# Indian Start-up Funding Analysis (2018 - 2021)

### Aim:
To assess the investment potential and attractiveness of the Indian startup ecosystem and provide recommendations for optimal course of action

### Objectives:
 
1. To assess the overall attractiveness of the Indian startup ecosystem based on funding trends and investor activity from 2018 to 2021.
2. To identify key sectors with high potential for investment based on their funding attractiveness and growth prospects.
3. To evaluate the investment opportunities across different stages of startup development and their risk-return profiles.
4. To analyze the geographical distribution of startups and funding to identify strategic investment locations and regional investment disparities.
5. To determine the correlation between funding amounts received by startups and their subsequent performance, providing insights into potential returns on investment and success rates.

### Business Questions:
1. What are the trends in funding amounts received by Indian startups from 2018 to 2021?
2. Which sectors attracted the highest amount of funding during this period?
3. How do the funding trends vary across different stages of startup development (Pre-series A, Series B, SeriesC etc.)?
4. Is there a correlation between the geographical location of startups and the funding they received?
5. What is the relationship between funding amounts and the subsequent success or failure of startups?

### Hypothesis to Test:
 
Given the goal of assessing the investment potential in the Indian startup ecosystem, we hypothesize that:
 
- **H1:** The funding amounts received by Indian startups have shown a positive trend from 2018 to 2021, indicating investor confidence and potential for returns.

==*==

_TASK INSTRUCTIONS:_
[1] Summarize the Indian startup funding text in two sentences.
[2] Retype the part of the Indian startup funding text that opens with the words containing "2. Which sectors" and closes with "potential for returns.".
[3] Carry the Indian startup funding text on from the point where it stops.

_LISTED RECORDS:_
==*==

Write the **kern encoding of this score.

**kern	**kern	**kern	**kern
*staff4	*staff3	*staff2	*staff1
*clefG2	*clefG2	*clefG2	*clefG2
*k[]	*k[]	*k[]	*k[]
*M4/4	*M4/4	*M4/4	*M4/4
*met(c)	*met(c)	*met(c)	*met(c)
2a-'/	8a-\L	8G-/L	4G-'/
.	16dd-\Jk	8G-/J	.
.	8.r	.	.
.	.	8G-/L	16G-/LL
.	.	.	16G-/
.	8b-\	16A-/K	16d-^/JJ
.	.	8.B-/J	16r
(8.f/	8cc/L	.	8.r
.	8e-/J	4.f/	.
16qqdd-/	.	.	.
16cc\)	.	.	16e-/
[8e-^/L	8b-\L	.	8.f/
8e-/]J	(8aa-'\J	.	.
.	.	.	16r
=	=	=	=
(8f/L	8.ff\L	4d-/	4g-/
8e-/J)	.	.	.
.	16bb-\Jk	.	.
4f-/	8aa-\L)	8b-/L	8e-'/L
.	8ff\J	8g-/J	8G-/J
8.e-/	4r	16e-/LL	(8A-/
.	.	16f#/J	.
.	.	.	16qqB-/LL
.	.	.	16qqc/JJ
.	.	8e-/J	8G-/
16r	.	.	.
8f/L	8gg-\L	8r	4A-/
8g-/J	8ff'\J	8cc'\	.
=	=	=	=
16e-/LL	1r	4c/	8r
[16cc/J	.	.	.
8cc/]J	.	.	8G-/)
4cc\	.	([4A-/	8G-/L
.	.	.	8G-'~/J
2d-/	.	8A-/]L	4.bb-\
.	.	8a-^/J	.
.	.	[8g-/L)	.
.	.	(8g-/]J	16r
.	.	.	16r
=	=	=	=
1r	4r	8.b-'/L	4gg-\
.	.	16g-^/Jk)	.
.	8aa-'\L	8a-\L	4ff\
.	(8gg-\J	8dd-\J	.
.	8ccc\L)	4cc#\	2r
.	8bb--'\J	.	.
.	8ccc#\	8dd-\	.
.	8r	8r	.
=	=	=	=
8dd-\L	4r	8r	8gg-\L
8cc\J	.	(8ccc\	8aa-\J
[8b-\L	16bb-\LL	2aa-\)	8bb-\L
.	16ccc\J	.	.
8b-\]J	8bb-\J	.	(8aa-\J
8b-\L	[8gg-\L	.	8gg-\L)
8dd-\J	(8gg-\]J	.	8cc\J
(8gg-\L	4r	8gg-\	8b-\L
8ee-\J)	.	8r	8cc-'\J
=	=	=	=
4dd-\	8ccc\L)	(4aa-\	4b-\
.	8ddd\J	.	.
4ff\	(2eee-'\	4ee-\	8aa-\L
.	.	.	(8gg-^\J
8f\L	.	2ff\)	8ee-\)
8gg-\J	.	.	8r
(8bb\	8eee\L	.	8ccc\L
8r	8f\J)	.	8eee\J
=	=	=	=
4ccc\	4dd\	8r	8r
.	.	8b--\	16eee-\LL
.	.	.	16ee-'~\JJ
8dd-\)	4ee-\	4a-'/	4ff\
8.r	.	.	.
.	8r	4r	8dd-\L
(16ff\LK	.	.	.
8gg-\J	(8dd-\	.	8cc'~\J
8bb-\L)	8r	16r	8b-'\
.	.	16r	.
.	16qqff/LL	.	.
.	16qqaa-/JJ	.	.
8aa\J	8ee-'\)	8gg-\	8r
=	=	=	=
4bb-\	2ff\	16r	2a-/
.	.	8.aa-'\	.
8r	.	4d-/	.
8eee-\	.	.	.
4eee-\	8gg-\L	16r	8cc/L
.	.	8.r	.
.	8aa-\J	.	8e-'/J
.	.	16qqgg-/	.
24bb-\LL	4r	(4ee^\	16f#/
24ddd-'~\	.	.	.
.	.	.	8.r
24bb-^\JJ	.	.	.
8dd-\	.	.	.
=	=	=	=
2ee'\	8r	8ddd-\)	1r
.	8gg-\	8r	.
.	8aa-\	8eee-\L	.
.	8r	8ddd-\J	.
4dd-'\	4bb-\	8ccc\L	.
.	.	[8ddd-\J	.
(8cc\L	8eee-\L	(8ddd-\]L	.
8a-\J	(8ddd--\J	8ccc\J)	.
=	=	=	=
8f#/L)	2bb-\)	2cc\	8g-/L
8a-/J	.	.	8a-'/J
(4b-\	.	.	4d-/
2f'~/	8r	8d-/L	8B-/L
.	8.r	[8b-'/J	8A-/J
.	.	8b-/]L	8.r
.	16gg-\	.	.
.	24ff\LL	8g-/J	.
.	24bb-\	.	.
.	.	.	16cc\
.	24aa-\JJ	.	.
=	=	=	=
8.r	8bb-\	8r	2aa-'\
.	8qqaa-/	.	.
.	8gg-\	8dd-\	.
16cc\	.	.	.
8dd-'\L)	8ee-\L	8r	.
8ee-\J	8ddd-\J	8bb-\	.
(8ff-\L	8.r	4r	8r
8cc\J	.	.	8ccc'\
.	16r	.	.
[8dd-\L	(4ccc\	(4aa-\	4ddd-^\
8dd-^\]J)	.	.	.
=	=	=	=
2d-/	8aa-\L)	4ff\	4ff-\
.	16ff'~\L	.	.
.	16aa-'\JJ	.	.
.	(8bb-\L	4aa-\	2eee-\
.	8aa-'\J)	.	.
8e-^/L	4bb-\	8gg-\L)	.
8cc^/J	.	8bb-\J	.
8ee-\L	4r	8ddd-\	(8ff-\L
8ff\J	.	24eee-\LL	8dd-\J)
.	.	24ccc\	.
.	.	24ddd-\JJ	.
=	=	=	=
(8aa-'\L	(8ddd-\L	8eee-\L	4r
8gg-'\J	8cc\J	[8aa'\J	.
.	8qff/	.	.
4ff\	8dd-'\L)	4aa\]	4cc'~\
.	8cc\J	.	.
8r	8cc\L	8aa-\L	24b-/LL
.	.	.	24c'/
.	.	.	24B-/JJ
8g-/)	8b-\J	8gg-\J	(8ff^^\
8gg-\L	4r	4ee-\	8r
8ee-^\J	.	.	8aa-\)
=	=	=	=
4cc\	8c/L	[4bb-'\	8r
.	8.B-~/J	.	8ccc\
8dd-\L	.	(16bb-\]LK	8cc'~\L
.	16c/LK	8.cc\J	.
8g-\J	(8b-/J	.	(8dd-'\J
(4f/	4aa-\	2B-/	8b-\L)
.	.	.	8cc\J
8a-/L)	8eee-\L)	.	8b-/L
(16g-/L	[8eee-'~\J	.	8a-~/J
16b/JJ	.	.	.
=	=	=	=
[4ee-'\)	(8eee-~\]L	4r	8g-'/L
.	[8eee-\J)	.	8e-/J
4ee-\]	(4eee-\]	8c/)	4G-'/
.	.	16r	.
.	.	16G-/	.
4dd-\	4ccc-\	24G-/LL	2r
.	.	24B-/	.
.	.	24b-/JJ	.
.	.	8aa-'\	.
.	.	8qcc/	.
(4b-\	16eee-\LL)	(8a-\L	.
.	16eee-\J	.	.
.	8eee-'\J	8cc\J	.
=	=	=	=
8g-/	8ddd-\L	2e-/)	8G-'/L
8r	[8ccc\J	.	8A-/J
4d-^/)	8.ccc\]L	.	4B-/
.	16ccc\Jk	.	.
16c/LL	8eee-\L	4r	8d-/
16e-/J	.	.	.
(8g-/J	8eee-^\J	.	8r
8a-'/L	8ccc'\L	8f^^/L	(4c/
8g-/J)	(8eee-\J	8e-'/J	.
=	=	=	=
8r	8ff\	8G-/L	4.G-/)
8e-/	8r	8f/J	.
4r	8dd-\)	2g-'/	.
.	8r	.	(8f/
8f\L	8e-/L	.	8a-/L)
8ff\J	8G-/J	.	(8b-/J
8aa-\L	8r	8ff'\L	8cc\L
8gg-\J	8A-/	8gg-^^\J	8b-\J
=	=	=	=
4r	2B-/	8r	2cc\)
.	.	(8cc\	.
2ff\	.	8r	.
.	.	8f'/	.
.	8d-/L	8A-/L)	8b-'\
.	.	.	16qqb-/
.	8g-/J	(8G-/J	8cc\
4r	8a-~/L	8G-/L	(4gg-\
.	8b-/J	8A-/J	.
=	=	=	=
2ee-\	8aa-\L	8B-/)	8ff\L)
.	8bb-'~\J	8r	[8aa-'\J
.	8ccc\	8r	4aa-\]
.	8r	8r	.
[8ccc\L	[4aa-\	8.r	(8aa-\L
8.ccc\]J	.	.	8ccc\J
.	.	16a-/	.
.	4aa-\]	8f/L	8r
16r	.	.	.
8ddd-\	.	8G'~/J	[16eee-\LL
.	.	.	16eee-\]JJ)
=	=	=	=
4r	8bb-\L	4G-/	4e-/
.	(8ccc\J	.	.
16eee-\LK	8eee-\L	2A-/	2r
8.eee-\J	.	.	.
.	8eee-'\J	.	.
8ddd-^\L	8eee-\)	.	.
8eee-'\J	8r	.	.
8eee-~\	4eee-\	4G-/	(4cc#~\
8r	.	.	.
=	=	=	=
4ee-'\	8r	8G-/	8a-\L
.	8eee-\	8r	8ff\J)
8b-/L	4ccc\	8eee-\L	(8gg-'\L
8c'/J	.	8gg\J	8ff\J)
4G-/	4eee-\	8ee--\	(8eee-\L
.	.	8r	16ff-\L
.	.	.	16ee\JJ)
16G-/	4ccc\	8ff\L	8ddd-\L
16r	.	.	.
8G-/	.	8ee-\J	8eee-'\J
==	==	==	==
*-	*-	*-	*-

==*==

_SOLVED PROBLEMS:_
[1] The text outlines an analysis of Indian startup funding from 2018 to 2021, meant to assess the ecosystem's investment potential and attractiveness and to recommend an optimal course of action. Its objectives and business questions cover funding trends, sectors drawing investment, stages of startup development, geographical distribution, and the relationship between funding and later performance, and its first hypothesis holds that funding amounts showed a positive trend over the period.

[2]
2. Which sectors attracted the highest amount of funding during this period?
3. How do the funding trends vary across different stages of startup development (Pre-series A, Series B, SeriesC etc.)?
4. Is there a correlation between the geographical location of startups and the funding they received?
5. What is the relationship between funding amounts and the subsequent success or failure of startups?

### Hypothesis to Test:
 
Given the goal of assessing the investment potential in the Indian startup ecosystem, we hypothesize that:
 
- **H1:** The funding amounts received by Indian startups have shown a positive trend from 2018 to 2021, indicating investor confidence and potential for returns.

[3]
- **H2:** Sectors such as technology, e-commerce, and fintech have attracted substantial funding, suggesting growth opportunities and market demand.
- **H3:** Early-stage startups have garnered significant funding, indicating a fertile ground for innovation and potential high returns on investment.
- **H4:** There is a correlation between the geographical location of startups and the funding they received, with certain hubs like Bangalore, Mumbai, and Delhi attracting more investment due to infrastructure, talent pool, and market access.
- **H5:** Startups that received higher funding amounts are more likely to achieve success and provide satisfactory returns on investment, thus indicating the potential for profitable investment opportunities in the Indian startup ecosystem.

In [51]:
# import relevant packages
import pyodbc
from dotenv import dotenv_values
import pandas as pd
import warnings
import numpy as np

warnings.filterwarnings('ignore')


#### Connect to server for 2020 and 2021 datasets

In [52]:
# load environment variables from .env file into a dictionary
environment_variables = dotenv_values('.env')

# Get the values for the credentials from .env file
database=environment_variables.get("DATABASE")
server=environment_variables.get("SERVER")
login=environment_variables.get("LOGIN")
password=environment_variables.get("PASSWORD")

# create a connection string
connection_string=f"DRIVER={{SQL Server}};SERVER={server};DATABASE={database};UID={login};PWD={password}"

In [53]:
# create connection using the pyodbc method 

connection = pyodbc.connect(connection_string)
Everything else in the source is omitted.